The voucher agenda is a byproduct of Southern
states’ efforts to circumvent
Brown vs. Board of Education’s desegregation mandate. It was and is a key strategy in the white
nationalist/supremacist political arsenal that powered Trump to victory.
Thus, as Secretary of Education, DeVos would most
likely steamroll educational justice activists’ efforts to redress the federal
government’s neoliberal focus on charter schools, union busting, drill and kill
high stakes tests, and the militarization of school campuses. Under Obama’s former education secretary Arne
Duncan, the administration cozied up to charters and implemented wrongheaded policies
like Race
to the Top, which dubiously tied teacher salaries to students’ performance
on standardized tests. It made noises
about shoring up STEM education and academic opportunities for young men of
color (while marginalizing girls of color) but allocated a pittance to the
enrichment and wraparound programming that could have changed educational outcomes. And when it came to higher education, Historically
Black Colleges and Universities (HBCUs) floundered, scrambling
for funding, support and visibility in an administration that gave lip service
to improving college access for students of color. Despite Obama’s “yes we can” multicultural
rhetoric, the so-called achievement
gap between black and white students has remained static.
Yet, for all of the Obama administration’s education
policy failures, the De Vos appointment has the potential to be
catastrophic. It represents a clear and
present danger to the wellbeing of scores of students of color who have been
most heavily impacted by privatization and the gutting of multicultural
education. Nationwide, African American, Latino and
Native American students continue to have the lowest graduation and
college-going rates. They are less
likely to be taught by well-qualified teachers and more likely to be in schools
where college counselors are either absent or saddled with too many students. Indeed,
some urban schools of color have more school police than college
counselors. And because many students of
color don’t have equitable access to college preparation curricula in the
humanities and STEM disciplines they have higher attrition rates when they go
to college.
Low college admission and completion rates correlate
with the skyrocketing numbers of African American, Latino and Native American
students who are suspended, expelled, pushed out of school and imprisoned in
juvenile and adult facilities. There’s no reason to believe that DeVos wouldn’t
cosign Trump’s law and order platform and increase federal funding for more
police, military hardware and surveillance equipment on school campuses.

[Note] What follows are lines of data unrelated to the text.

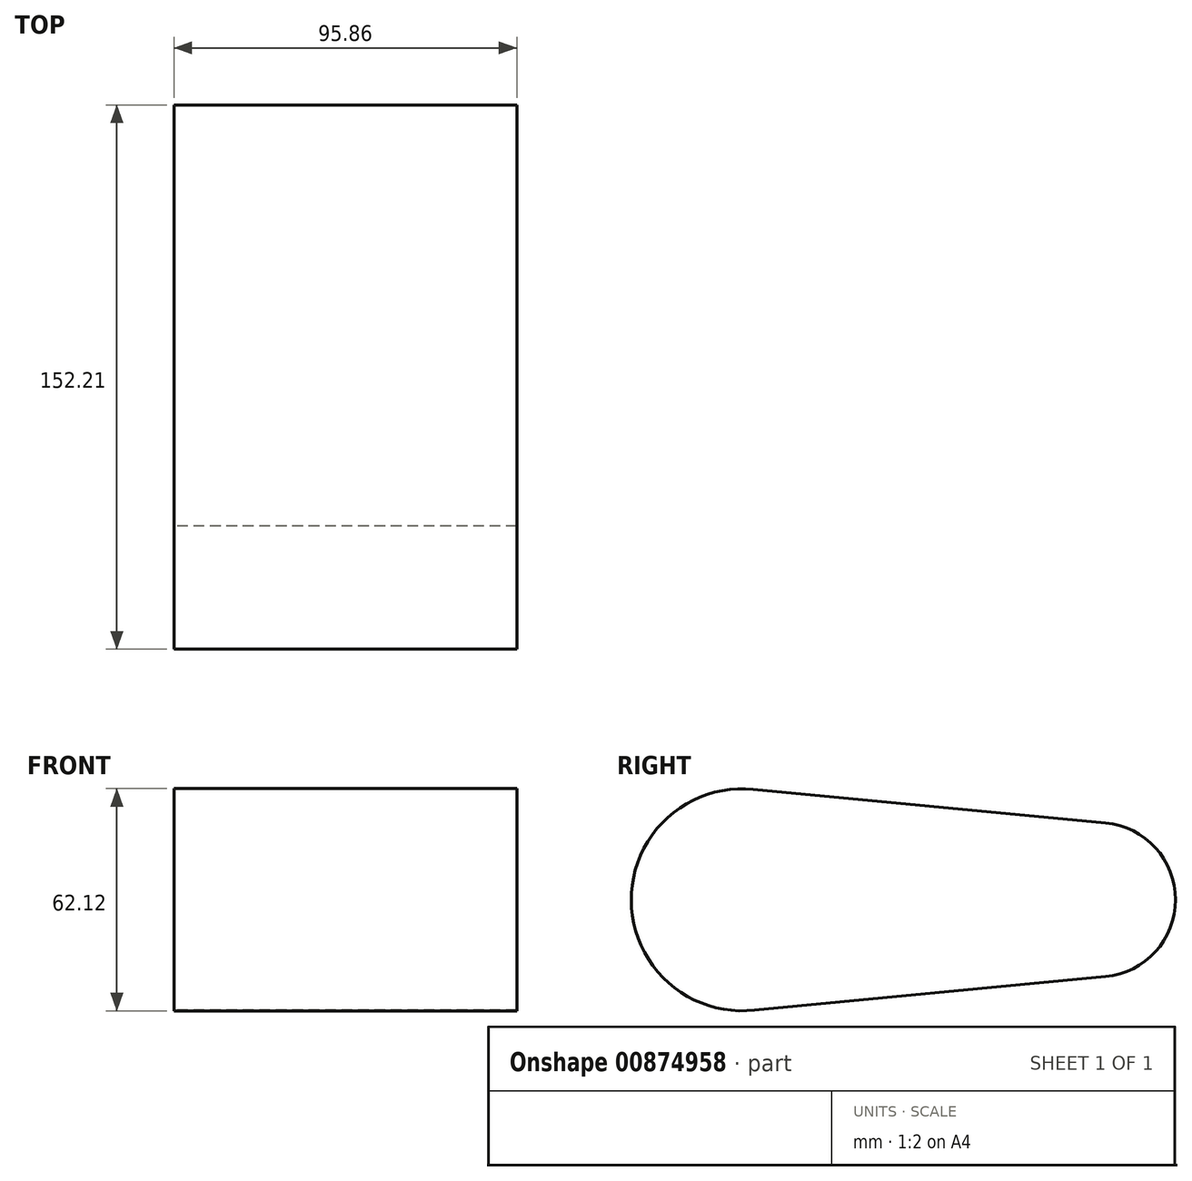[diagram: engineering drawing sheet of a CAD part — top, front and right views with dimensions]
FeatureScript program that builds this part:
annotation { "Feature Type Name" : "Feature", "Feature Type Description" : "" }
export const myFeature = defineFeature(function(context is Context, id is Id, definition is map)
    precondition{}
    {
        {
            var Q0;
            Q0=qCreatedBy(makeId("Right.planeOp"),FACE);
            var sketch = newSketch(context, id + "F0", { "sketchPlane" : qUnion([Q0])});
            skCircle(sketch, "E0", {"center": v(-50.02, 0) * mm, "radius": 31.06 * mm});
            skCircle(sketch, "E1", {"center": v(49.52, 0) * mm, "radius": 21.61 * mm});
            skLineSegment(sketch, "E2", {"start": v(-46.56, -30.87) * mm, "end": v(51.57, -21.51) * mm});
            skLineSegment(sketch, "E3", {"start": v(-47.18, 30.93) * mm, "end": v(51.57, 21.51) * mm});
            skSolve(sketch);
        }
        {
            var Q0;
            Q0 = qSketchRegion(id + "F0", true);
            extrude(context, id + "F1", {"entities" : qUnion([Q0]), "depth" : 25 * mm, "offsetDistance" : 25 * mm});
        }
        {
            var Q0;
            Q0=makeQuery(id+"F1.opExtrude","CAP_FACE",FACE,{"disambiguationData":[OSD([sQuery(id+"F0.wireOp",EDGE,"E0"),sQuery(id+"F0.wireOp",EDGE,"E1"),sQuery(id+"F0.wireOp",EDGE,"E2"),sQuery(id+"F0.wireOp",EDGE,"E3")])],"isStart":false});
            extrude(context, id + "F2", {"entities" : qUnion([Q0]), "operationType" : NewBodyOperationType.ADD, "depth" : 25 * mm, "offsetDistance" : 25 * mm});
        }
        {
            var Q0;
            Q0=makeQuery(id+"F1.opExtrude","CAP_FACE",FACE,{"disambiguationData":[OSD([sQuery(id+"F0.wireOp",EDGE,"E0"),sQuery(id+"F0.wireOp",EDGE,"E1"),sQuery(id+"F0.wireOp",EDGE,"E2"),sQuery(id+"F0.wireOp",EDGE,"E3")])],"isStart":true});
            extrude(context, id + "F3", {"entities" : qUnion([Q0]), "operationType" : NewBodyOperationType.ADD, "depth" : 45.86 * mm, "offsetDistance" : 25 * mm});
        }
    });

The DeVos privatization agenda also bodes ill for
undocumented students already facing a precarious future due to Trump’s threat
to rescind Obama’s Deferred Action for Childhood Arrivals (DACA) program. The threat of deportation, homelessness and
family upheaval would traumatize already fragile immigrant communities that
rely on a patchwork of social services to survive.
Under a Secretary DeVos, multicultural education,
reproductive health education and the development of safe and inclusive school
climates for LGBTQI
students would also come under fire.
The new regime could utilize its bully pulpit to further vilify
equitable bathroom policies for transgender students, and the promotion of “abstinence-only”

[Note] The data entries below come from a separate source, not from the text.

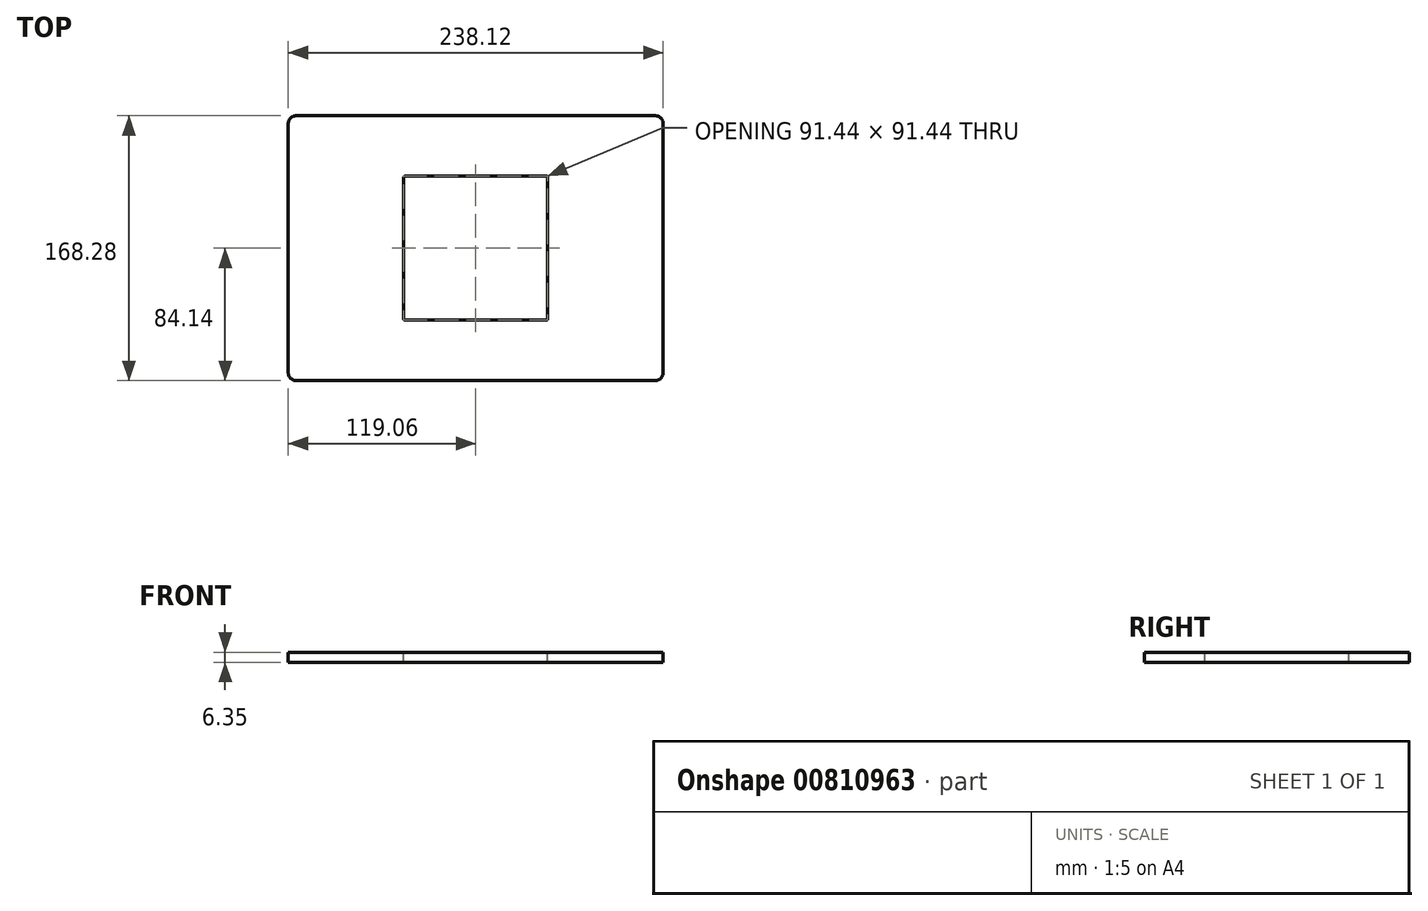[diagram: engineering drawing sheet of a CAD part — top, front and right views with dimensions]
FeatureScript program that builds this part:
annotation { "Feature Type Name" : "Feature", "Feature Type Description" : "" }
export const myFeature = defineFeature(function(context is Context, id is Id, definition is map)
    precondition{}
    {
        {
            var Q0;
            Q0=qCreatedBy(makeId("Top.planeOp"),FACE);
            var sketch = newSketch(context, id + "F0", { "sketchPlane" : qUnion([Q0])});
            skLineSegment(sketch, "E0.bottom", {"start": v(119.06, 84.14) * mm, "end": v(-119.06, 84.14) * mm});
            skLineSegment(sketch, "E0.top", {"start": v(119.06, -84.14) * mm, "end": v(-119.06, -84.14) * mm});
            skLineSegment(sketch, "E0.left", {"start": v(119.06, 84.14) * mm, "end": v(119.06, -84.14) * mm});
            skLineSegment(sketch, "E0.right", {"start": v(-119.06, 84.14) * mm, "end": v(-119.06, -84.14) * mm});
            skPoint(sketch, "E0.middle", {"position": v(0, 0) * mm});
            skSolve(sketch);
        }
        {
            var Q0;
            Q0 = qSketchRegion(id + "F0", true);
            extrude(context, id + "F1", {"entities" : qUnion([Q0]), "depth" : 6.35 * mm, "offsetDistance" : 25.4 * mm});
        }
        {
            var Q0;
            Q0=makeQuery(id+"F1.opExtrude","SWEPT_EDGE",EDGE,{"disambiguationData":[OSD([sQuery(id+"F0.wireOp",EDGE,"E0.bottom"),sQuery(id+"F0.wireOp",EDGE,"E0.left")])]});
            var Q1;
            Q1=makeQuery(id+"F1.opExtrude","SWEPT_EDGE",EDGE,{"disambiguationData":[OSD([sQuery(id+"F0.wireOp",EDGE,"E0.bottom"),sQuery(id+"F0.wireOp",EDGE,"E0.right")])]});
            var Q2;
            Q2=makeQuery(id+"F1.opExtrude","SWEPT_EDGE",EDGE,{"disambiguationData":[OSD([sQuery(id+"F0.wireOp",EDGE,"E0.top"),sQuery(id+"F0.wireOp",EDGE,"E0.left")])]});
            var Q3;
            Q3=makeQuery(id+"F1.opExtrude","SWEPT_EDGE",EDGE,{"disambiguationData":[OSD([sQuery(id+"F0.wireOp",EDGE,"E0.top"),sQuery(id+"F0.wireOp",EDGE,"E0.right")])]});
            fillet(context, id + "F2", {"entities" : qUnion([Q0, Q1, Q2, Q3]), "radius" : 5.08 * mm, "tangentPropagation" : true, "allowEdgeOverflow" : false});
        }
        {
            var Q0;
            Q0=makeQuery(id+"F1.opExtrude","CAP_FACE",FACE,{"disambiguationData":[OSD([sQuery(id+"F0.wireOp",EDGE,"E0.bottom"),sQuery(id+"F0.wireOp",EDGE,"E0.top"),sQuery(id+"F0.wireOp",EDGE,"E0.left"),sQuery(id+"F0.wireOp",EDGE,"E0.right")])],"isStart":false});
            var sketch = newSketch(context, id + "F3", { "sketchPlane" : qUnion([Q0])});
            skLineSegment(sketch, "E1.bottom", {"start": v(44.45, 44.45) * mm, "end": v(-44.45, 44.45) * mm});
            skLineSegment(sketch, "E1.top", {"start": v(44.45, -44.45) * mm, "end": v(-44.45, -44.45) * mm});
            skLineSegment(sketch, "E1.left", {"start": v(44.45, 44.45) * mm, "end": v(44.45, -44.45) * mm});
            skLineSegment(sketch, "E1.right", {"start": v(-44.45, 44.45) * mm, "end": v(-44.45, -44.45) * mm});
            skPoint(sketch, "E1.middle", {"position": v(0, 0) * mm});
            skSolve(sketch);
        }
        {
            var Q0;
            Q0 = qSketchRegion(id + "F3", true);
            extrude(context, id + "F4", {"entities" : qUnion([Q0]), "operationType" : NewBodyOperationType.REMOVE, "oppositeDirection" : true, "depth" : 25.4 * mm, "offsetDistance" : 25.4 * mm});
        }
        {
            var Q0;
            Q0=makeQuery(id+"F1.opExtrude","CAP_FACE",FACE,{"disambiguationData":[OSD([sQuery(id+"F0.wireOp",EDGE,"E0.bottom"),sQuery(id+"F0.wireOp",EDGE,"E0.top"),sQuery(id+"F0.wireOp",EDGE,"E0.left"),sQuery(id+"F0.wireOp",EDGE,"E0.right")])],"isStart":false});
            var sketch = newSketch(context, id + "F5", { "sketchPlane" : qUnion([Q0])});
            skLineSegment(sketch, "E2.0", {"start": v(44.93, 45.72) * mm, "end": v(-44.93, 45.72) * mm});
            skLineSegment(sketch, "E2.1", {"start": v(45.72, 44.93) * mm, "end": v(45.72, -44.93) * mm});
            skLineSegment(sketch, "E2.2", {"start": v(44.93, -45.72) * mm, "end": v(-44.93, -45.72) * mm});
            skLineSegment(sketch, "E2.3", {"start": v(-45.72, 44.93) * mm, "end": v(-45.72, -44.93) * mm});
            skPoint(sketch, "E3.visualSharp", {"position": v(-45.72, 45.72) * mm});
            skArc(sketch, "E3.filletArc", {"start": v(-44.93, 45.72) * mm, "mid": v(-45.49, 45.49) * mm, "end": v(-45.72, 44.93) * mm});
            skPoint(sketch, "E4.visualSharp", {"position": v(45.72, 45.72) * mm});
            skArc(sketch, "E4.filletArc", {"start": v(45.72, 44.93) * mm, "mid": v(45.49, 45.49) * mm, "end": v(44.93, 45.72) * mm});
            skPoint(sketch, "E5.visualSharp", {"position": v(45.72, -45.72) * mm});
            skArc(sketch, "E5.filletArc", {"start": v(44.93, -45.72) * mm, "mid": v(45.49, -45.49) * mm, "end": v(45.72, -44.93) * mm});
            skPoint(sketch, "E6.visualSharp", {"position": v(-45.72, -45.72) * mm});
            skArc(sketch, "E6.filletArc", {"start": v(-45.72, -44.93) * mm, "mid": v(-45.49, -45.49) * mm, "end": v(-44.93, -45.72) * mm});
            skSolve(sketch);
        }
        {
            var Q0;
            Q0 = qSketchRegion(id + "F5", true);
            extrude(context, id + "F6", {"entities" : qUnion([Q0]), "operationType" : NewBodyOperationType.REMOVE, "oppositeDirection" : true, "depth" : 25.4 * mm, "offsetDistance" : 25.4 * mm});
        }
    });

education would most likely be back on the federal table. Although states would have leeway in pushing
back on these policies, a DeVos education department, buttressed by a GOP
controlled Congress, could jeopardize federal funding for states and school
districts that buck the right wing agenda.
As the NAACP Legal Defense Fund
recently noted
in its opposition to DeVos’ appointment, “[she] provided funding for the Center
for Individual Rights during its legal battle with the University of Michigan
over affirmative action. After
the Supreme Court ruled in 2003 to uphold the university’s affirmative action
policy…she acknowledged that the motives underlying the policy were proper
[but] stated that the policy was still unfair.”
For human rights, social justice and secular
education, a DeVos regime in the Education Department would be the proverbial
case of the fox guarding the henhouse.